BEGIN
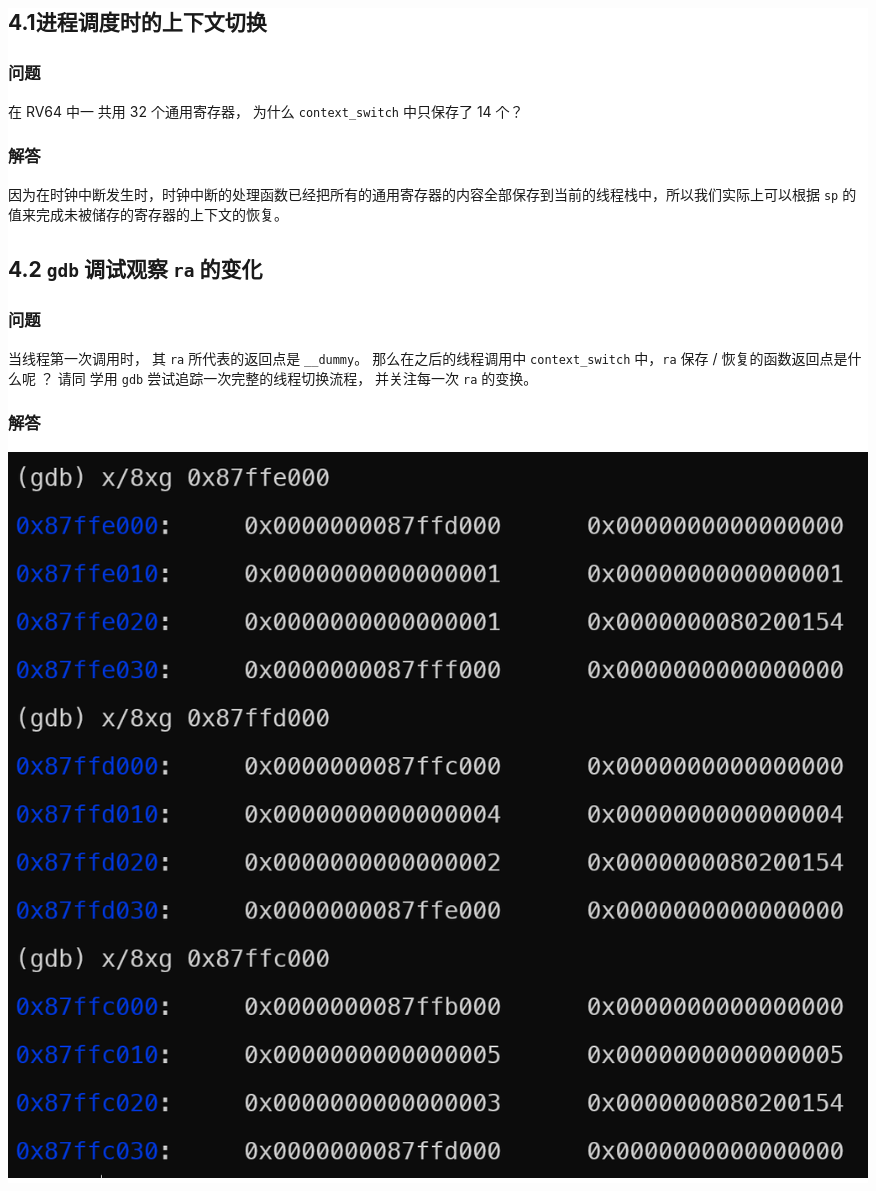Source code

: ## 4.1进程调度时的上下文切换

### 问题

在 RV64 中一 共用 32 个通用寄存器， 为什么 `context_switch` 中只保存了 14 个？

### 解答

因为在时钟中断发生时，时钟中断的处理函数已经把所有的通用寄存器的内容全部保存到当前的线程栈中，所以我们实际上可以根据 `sp` 的值来完成未被储存的寄存器的上下文的恢复。

## 4.2 `gdb` 调试观察 `ra` 的变化

### 问题

当线程第一次调用时， 其 `ra` 所代表的返回点是 `__dummy`。 那么在之后的线程调用中 `context_switch` 中，`ra` 保存 / 恢复的函数返回点是什么呢 ？ 请同 学用 `gdb` 尝试追踪一次完整的线程切换流程， 并关注每一次 `ra` 的变换。

### 解答

![image-20240210211515288](./Lab5%EF%BC%9ARV64%20%E5%86%85%E6%A0%B8%E7%BA%BF%E7%A8%8B%E8%B0%83%E5%BA%A6img/image-20240210211515288.png)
END
▶ _Instruction_:
Give back the full listing exactly as written, only without its pictures.

▶ _Response area_:
Source code

: ## 4.1进程调度时的上下文切换

### 问题

在 RV64 中一 共用 32 个通用寄存器， 为什么 `context_switch` 中只保存了 14 个？

### 解答

因为在时钟中断发生时，时钟中断的处理函数已经把所有的通用寄存器的内容全部保存到当前的线程栈中，所以我们实际上可以根据 `sp` 的值来完成未被储存的寄存器的上下文的恢复。

## 4.2 `gdb` 调试观察 `ra` 的变化

### 问题

当线程第一次调用时， 其 `ra` 所代表的返回点是 `__dummy`。 那么在之后的线程调用中 `context_switch` 中，`ra` 保存 / 恢复的函数返回点是什么呢 ？ 请同 学用 `gdb` 尝试追踪一次完整的线程切换流程， 并关注每一次 `ra` 的变换。

### 解答

![image-20240210211515288](./Lab5%EF%BC%9ARV64%20%E5%86%85%E6%A0%B8%E7%BA%BF%E7%A8%8B%E8%B0%83%E5%BA%A6img/image-20240210211515288.png)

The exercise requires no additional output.